Columbus City Attorney Zach Klein said the rule’s provisions were among “the Trump-Vance administration’s illegal attempts to undermine the Affordable Care Act.”

“This ruling is a significant win for millions of Americans, including thousands in Ohio, who would have been denied coverage or seen their out-of-pocket costs skyrocket due to this president and his administration,” said Klein. “We will continue to fight to protect healthcare coverage for all Americans whenever it’s threatened.”

Richard Trent, executive director of Main Street Alliance, a small business advocacy group that also joined the lawsuit, said that “the Trump-Vance administration’s unlawful attempt to undermine the Affordable Care Act would have increased costs, created unnecessary barriers to coverage, and made it harder for entrepreneurs and workers to get the care they need.”

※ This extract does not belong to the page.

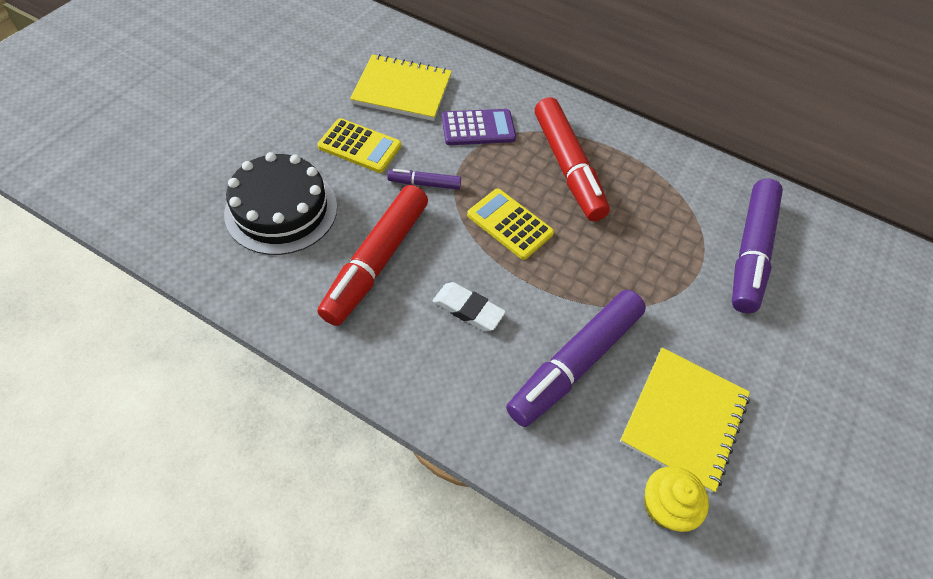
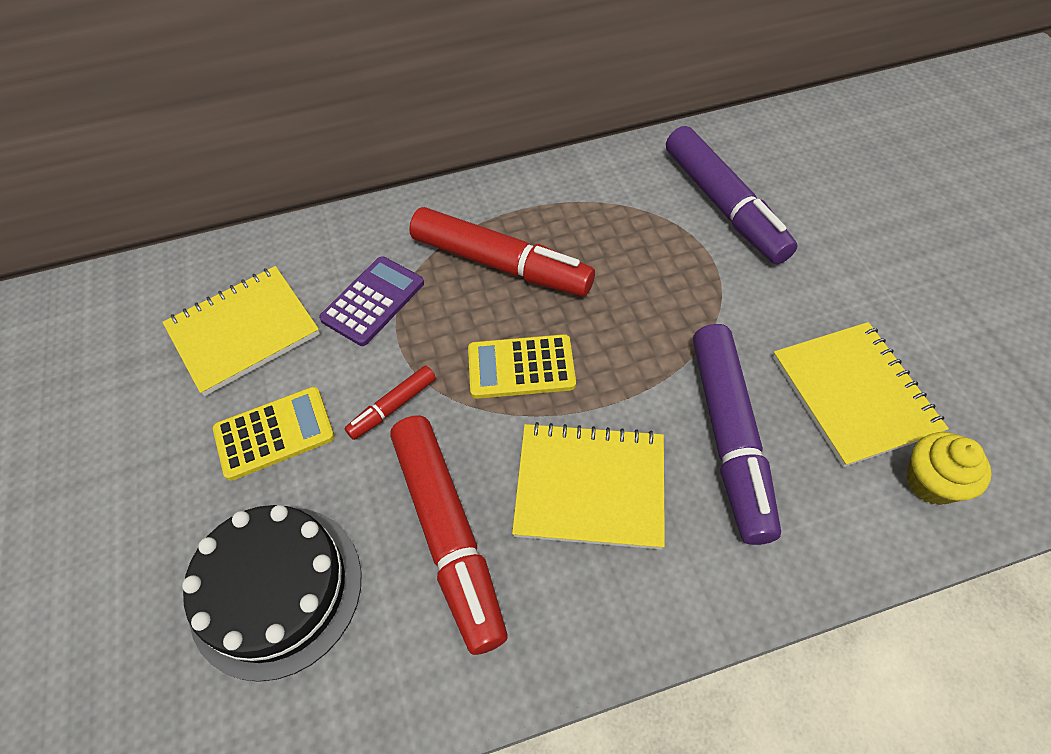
camera: 40 degrees left, 0 degrees up
(424, 184) = (393, 407): purple marker -> red marker
(468, 309) = (590, 487): white eraser -> yellow notebook

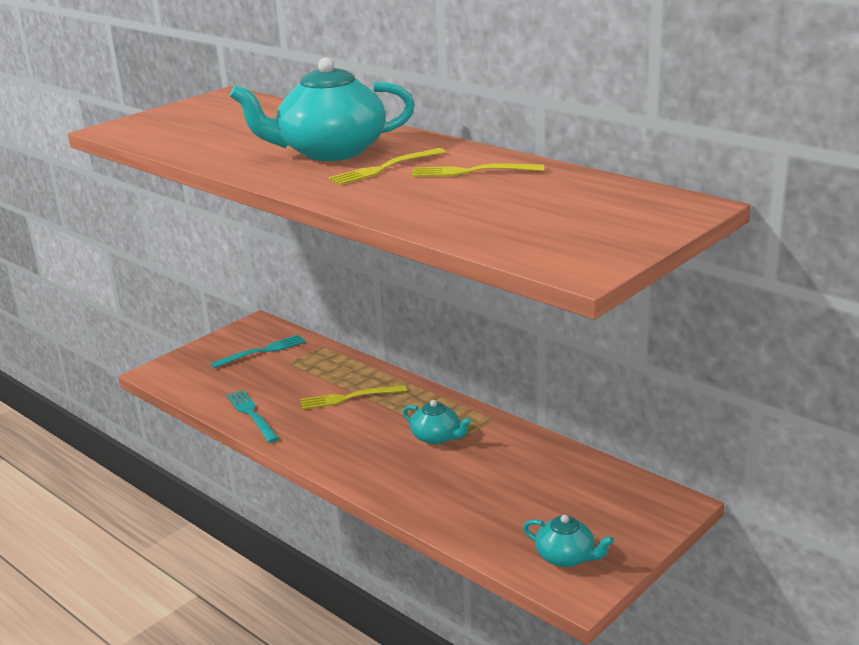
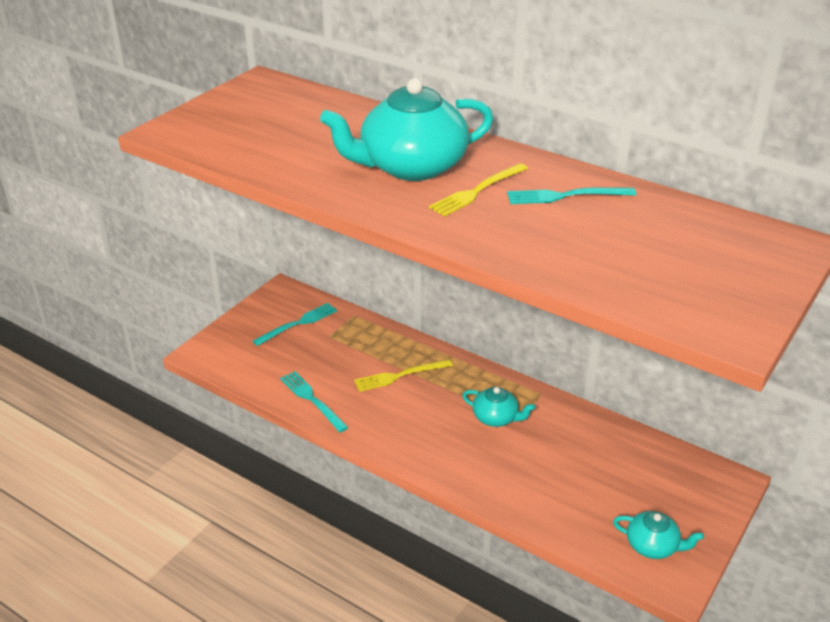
camera: 10 degrees left, 10 degrees up
(471, 171) = (565, 196): yellow fork -> turquoise fork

“Small business owners cannot grow their businesses when healthcare becomes more expensive and less accessible,” said Trent. “We are grateful that the court has protected these critical safeguards and reaffirmed that affordable healthcare remains essential to a strong economy and thriving Main Streets across the country.”

Baltimore Mayor Brandon Scott also applauded the ruling, but emphasized that healthcare advocates’ “work is not over.”

As Common Dreams reported Friday, tied up in the Trump administration’s push for more Americans to use high-deductible catastrophic insurance—which is likely to present families with high out-of-pocket costs—is a plan to push households into more medical debt by allowing them to take out loans directly from their health insurance companies.

“We will continue to fight back against any attempts by this administration to slash protections under the ACA,” said Scott, “and will not stop fighting until every person in this nation has access to the affordable, quality healthcare they deserve.”